━━━ Data under study

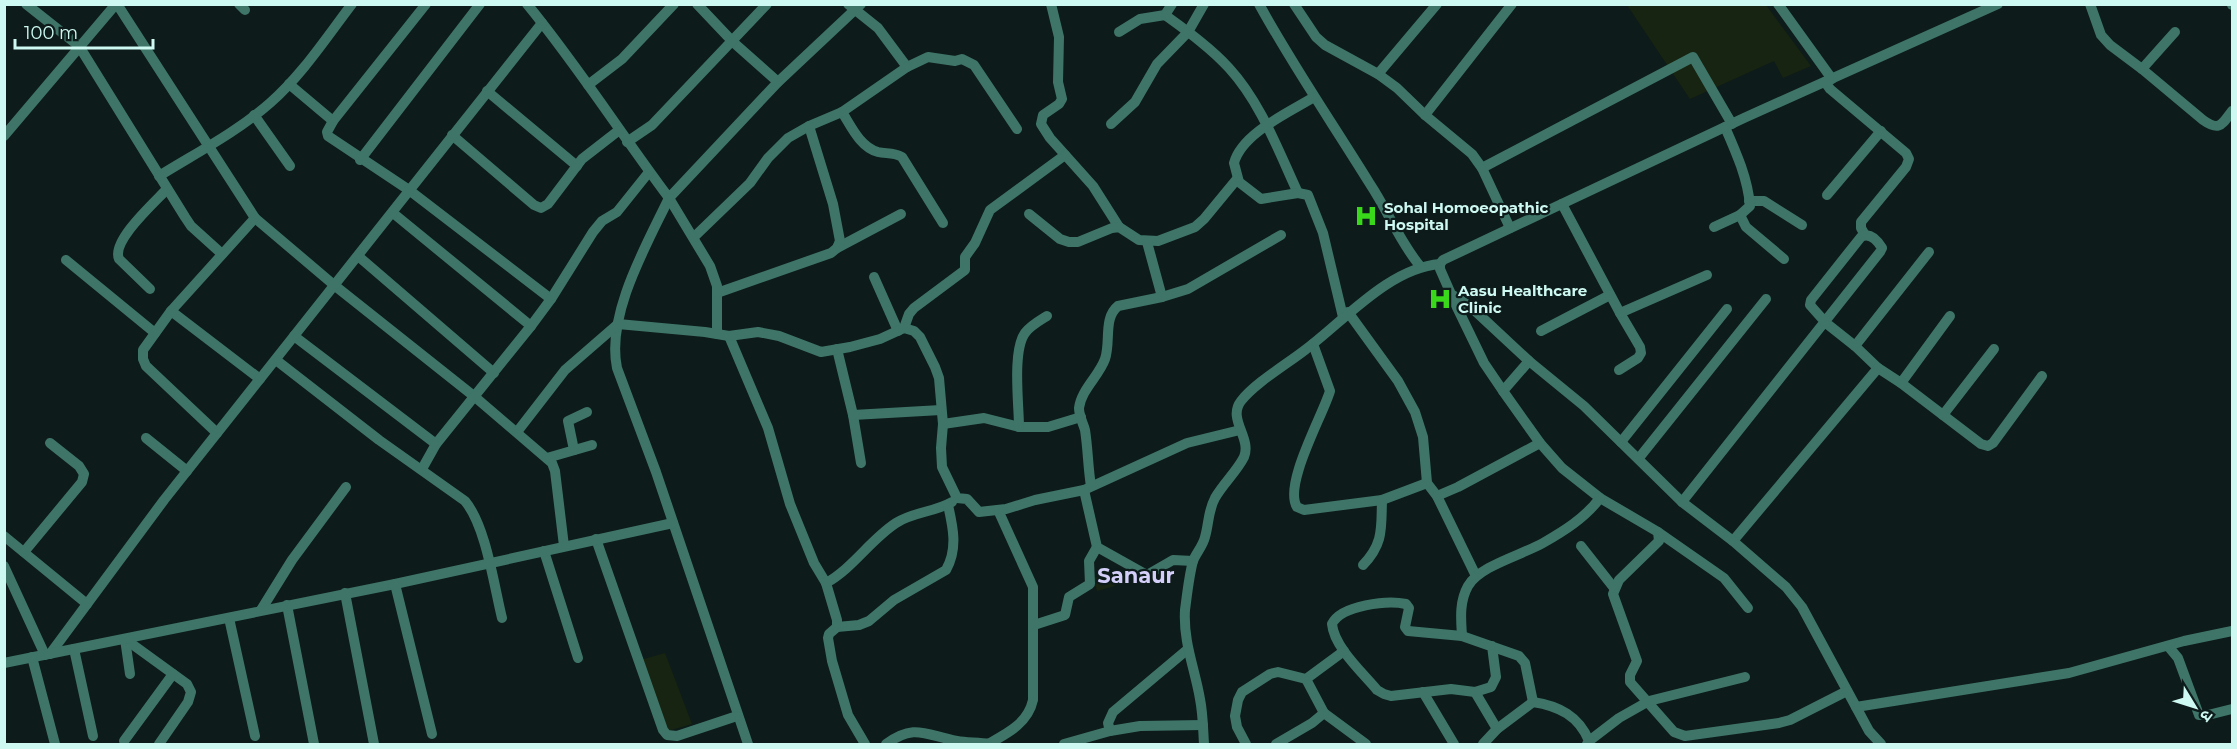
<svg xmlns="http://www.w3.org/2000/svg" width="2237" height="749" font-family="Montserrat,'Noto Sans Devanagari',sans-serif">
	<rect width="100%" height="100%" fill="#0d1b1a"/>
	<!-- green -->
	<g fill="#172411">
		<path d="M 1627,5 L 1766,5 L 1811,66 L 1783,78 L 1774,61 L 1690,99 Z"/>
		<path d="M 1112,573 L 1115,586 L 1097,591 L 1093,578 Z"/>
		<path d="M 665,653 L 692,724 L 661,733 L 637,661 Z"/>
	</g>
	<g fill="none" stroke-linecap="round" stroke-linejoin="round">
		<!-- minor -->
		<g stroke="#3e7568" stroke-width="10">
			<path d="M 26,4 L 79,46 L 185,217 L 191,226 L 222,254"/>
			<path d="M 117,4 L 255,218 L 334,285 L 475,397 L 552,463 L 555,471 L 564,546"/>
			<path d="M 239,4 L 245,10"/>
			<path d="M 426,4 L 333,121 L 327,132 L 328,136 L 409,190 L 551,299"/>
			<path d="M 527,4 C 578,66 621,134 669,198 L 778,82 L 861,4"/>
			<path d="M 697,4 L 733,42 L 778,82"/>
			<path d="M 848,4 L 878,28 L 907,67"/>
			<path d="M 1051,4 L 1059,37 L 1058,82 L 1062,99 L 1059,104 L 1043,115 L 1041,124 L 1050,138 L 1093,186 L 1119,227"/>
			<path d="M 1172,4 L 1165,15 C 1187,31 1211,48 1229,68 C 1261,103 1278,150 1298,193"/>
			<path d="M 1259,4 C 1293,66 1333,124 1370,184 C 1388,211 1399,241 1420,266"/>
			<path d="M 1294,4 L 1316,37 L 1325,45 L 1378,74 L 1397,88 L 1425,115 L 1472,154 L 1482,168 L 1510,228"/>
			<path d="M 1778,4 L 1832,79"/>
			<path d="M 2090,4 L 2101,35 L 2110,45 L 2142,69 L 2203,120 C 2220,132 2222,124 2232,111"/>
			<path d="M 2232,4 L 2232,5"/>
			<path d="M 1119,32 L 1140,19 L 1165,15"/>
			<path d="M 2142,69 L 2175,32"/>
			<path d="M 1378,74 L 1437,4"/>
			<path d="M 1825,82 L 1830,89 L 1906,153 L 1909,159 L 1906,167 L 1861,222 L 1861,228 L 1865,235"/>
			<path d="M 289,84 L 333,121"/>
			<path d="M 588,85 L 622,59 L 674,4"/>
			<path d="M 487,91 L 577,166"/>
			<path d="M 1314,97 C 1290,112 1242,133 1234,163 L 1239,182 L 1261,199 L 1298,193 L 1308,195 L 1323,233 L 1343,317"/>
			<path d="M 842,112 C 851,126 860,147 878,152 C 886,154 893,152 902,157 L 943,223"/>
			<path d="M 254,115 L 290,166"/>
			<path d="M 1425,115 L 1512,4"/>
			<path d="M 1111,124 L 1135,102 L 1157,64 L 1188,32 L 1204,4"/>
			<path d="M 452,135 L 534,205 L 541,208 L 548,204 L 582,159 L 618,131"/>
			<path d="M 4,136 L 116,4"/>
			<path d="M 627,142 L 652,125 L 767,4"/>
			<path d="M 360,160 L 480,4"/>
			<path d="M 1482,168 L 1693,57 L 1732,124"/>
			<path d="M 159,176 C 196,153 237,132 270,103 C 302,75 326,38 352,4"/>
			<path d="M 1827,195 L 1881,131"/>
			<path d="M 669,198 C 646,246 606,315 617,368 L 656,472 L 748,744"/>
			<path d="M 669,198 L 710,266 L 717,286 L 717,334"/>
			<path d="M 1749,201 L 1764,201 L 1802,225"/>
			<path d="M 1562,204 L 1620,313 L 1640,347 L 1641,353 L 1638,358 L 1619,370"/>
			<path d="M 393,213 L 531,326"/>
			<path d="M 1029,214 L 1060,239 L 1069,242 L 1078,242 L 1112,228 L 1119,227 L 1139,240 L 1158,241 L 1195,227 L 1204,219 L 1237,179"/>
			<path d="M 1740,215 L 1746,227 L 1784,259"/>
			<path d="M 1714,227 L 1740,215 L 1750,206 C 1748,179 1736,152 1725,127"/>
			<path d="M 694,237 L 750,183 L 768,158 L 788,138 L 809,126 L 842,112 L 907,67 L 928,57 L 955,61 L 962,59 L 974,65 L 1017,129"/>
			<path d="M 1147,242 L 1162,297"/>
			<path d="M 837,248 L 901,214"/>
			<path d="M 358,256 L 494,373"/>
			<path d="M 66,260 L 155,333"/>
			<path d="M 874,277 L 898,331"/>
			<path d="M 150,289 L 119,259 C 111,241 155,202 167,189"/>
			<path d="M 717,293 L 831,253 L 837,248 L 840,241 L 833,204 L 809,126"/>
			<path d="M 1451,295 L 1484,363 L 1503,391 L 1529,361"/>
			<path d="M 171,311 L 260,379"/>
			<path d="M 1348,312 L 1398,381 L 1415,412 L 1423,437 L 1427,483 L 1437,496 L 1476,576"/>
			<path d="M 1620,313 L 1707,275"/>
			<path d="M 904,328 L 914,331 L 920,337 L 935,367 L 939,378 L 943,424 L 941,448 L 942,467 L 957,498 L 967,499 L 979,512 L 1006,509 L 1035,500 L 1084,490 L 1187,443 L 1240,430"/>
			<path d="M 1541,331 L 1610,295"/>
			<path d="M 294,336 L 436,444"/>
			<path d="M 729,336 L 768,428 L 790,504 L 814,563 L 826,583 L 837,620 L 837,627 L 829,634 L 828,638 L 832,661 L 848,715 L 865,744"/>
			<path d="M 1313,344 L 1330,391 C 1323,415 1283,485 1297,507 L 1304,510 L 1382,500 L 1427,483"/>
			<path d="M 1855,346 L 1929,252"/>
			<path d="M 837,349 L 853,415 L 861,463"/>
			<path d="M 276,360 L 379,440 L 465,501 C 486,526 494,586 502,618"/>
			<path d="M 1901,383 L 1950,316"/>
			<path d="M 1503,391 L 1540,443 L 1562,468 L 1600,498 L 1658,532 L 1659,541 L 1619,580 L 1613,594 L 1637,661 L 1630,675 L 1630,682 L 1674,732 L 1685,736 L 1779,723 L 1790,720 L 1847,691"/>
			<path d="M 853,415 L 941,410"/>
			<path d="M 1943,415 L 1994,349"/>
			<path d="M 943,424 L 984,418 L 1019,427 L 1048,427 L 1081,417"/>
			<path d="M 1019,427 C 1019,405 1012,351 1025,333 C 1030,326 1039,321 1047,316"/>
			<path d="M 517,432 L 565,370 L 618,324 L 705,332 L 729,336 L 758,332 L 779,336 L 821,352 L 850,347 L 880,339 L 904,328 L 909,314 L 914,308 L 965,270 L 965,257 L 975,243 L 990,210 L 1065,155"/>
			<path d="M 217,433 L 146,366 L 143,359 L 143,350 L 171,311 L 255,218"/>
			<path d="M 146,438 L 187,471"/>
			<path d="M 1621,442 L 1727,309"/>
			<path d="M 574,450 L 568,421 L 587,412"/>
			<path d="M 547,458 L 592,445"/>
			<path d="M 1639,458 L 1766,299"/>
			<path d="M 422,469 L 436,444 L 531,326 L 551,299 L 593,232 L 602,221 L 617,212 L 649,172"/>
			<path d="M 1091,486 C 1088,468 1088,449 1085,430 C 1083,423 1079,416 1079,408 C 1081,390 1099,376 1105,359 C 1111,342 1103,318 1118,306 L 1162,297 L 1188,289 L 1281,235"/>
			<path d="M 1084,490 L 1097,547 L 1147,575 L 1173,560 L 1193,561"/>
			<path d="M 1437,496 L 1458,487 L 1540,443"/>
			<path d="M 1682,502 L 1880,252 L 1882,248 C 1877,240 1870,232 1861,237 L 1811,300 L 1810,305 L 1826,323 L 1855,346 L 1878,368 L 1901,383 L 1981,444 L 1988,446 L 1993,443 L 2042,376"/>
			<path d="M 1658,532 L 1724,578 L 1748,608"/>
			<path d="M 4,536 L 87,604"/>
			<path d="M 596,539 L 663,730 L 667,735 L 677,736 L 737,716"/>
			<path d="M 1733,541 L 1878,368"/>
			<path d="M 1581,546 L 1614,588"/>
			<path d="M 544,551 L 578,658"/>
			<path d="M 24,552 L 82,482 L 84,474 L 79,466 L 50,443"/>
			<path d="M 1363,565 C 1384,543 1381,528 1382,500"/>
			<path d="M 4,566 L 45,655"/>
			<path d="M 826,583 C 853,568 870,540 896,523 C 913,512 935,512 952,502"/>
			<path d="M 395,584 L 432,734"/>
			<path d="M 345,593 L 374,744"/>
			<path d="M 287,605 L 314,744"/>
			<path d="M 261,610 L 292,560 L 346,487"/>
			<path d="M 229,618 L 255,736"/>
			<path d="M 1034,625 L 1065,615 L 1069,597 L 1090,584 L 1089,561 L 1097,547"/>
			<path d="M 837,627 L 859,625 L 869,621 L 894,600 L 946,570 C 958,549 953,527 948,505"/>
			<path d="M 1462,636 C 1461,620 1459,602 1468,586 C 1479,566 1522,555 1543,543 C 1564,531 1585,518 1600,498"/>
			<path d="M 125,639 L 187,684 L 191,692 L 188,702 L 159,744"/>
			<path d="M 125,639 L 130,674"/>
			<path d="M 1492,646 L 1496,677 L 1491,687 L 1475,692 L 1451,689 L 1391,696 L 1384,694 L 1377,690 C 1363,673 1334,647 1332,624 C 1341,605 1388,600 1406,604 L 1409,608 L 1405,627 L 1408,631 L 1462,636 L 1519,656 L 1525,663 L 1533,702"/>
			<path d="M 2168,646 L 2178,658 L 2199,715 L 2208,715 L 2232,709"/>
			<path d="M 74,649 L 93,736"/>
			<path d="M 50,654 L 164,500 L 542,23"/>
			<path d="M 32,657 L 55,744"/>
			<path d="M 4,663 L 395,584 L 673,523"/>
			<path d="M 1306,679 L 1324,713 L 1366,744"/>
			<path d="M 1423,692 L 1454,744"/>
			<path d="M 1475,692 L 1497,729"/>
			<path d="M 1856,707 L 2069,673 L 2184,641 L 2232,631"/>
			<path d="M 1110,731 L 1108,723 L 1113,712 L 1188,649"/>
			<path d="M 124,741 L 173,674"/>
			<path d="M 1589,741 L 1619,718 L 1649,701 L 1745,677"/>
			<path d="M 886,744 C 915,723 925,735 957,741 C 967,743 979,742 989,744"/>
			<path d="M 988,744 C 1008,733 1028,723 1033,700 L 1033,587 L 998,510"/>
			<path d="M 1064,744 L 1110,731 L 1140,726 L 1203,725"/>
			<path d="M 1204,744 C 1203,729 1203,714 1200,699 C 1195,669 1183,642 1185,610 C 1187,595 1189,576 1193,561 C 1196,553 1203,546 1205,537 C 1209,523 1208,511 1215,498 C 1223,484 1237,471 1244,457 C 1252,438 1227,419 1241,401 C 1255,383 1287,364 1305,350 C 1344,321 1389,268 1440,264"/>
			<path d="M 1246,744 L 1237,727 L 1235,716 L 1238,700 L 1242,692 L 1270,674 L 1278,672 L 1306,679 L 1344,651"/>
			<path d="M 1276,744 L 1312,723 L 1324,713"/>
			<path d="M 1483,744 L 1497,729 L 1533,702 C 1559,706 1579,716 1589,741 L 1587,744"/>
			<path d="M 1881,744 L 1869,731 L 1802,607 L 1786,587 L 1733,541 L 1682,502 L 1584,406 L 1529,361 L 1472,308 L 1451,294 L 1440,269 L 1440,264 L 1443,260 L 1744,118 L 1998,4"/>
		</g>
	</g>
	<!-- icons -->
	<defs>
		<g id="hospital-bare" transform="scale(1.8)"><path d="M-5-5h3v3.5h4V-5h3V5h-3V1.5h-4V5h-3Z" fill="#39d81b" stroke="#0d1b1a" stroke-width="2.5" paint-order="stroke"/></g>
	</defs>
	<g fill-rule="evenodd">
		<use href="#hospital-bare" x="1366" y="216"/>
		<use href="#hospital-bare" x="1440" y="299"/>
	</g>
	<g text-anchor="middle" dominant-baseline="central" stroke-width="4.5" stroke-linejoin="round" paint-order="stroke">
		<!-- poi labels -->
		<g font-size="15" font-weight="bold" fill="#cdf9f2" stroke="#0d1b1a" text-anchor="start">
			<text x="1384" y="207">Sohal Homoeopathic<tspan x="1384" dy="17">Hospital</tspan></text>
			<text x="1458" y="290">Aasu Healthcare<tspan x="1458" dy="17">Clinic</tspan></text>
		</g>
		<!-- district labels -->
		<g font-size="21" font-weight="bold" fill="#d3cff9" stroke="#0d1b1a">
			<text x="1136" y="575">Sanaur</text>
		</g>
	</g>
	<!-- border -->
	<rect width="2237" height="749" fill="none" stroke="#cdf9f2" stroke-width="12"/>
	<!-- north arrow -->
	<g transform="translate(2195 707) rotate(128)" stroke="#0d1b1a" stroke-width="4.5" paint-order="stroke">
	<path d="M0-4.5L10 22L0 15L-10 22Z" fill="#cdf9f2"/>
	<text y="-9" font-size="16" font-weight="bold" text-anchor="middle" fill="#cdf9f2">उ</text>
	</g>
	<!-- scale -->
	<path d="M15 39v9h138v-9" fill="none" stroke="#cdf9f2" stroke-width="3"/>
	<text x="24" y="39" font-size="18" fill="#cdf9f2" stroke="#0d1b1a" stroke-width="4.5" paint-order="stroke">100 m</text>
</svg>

━━━━━━

Check each line above for the word "round", and give only the number of lines that contain it.

2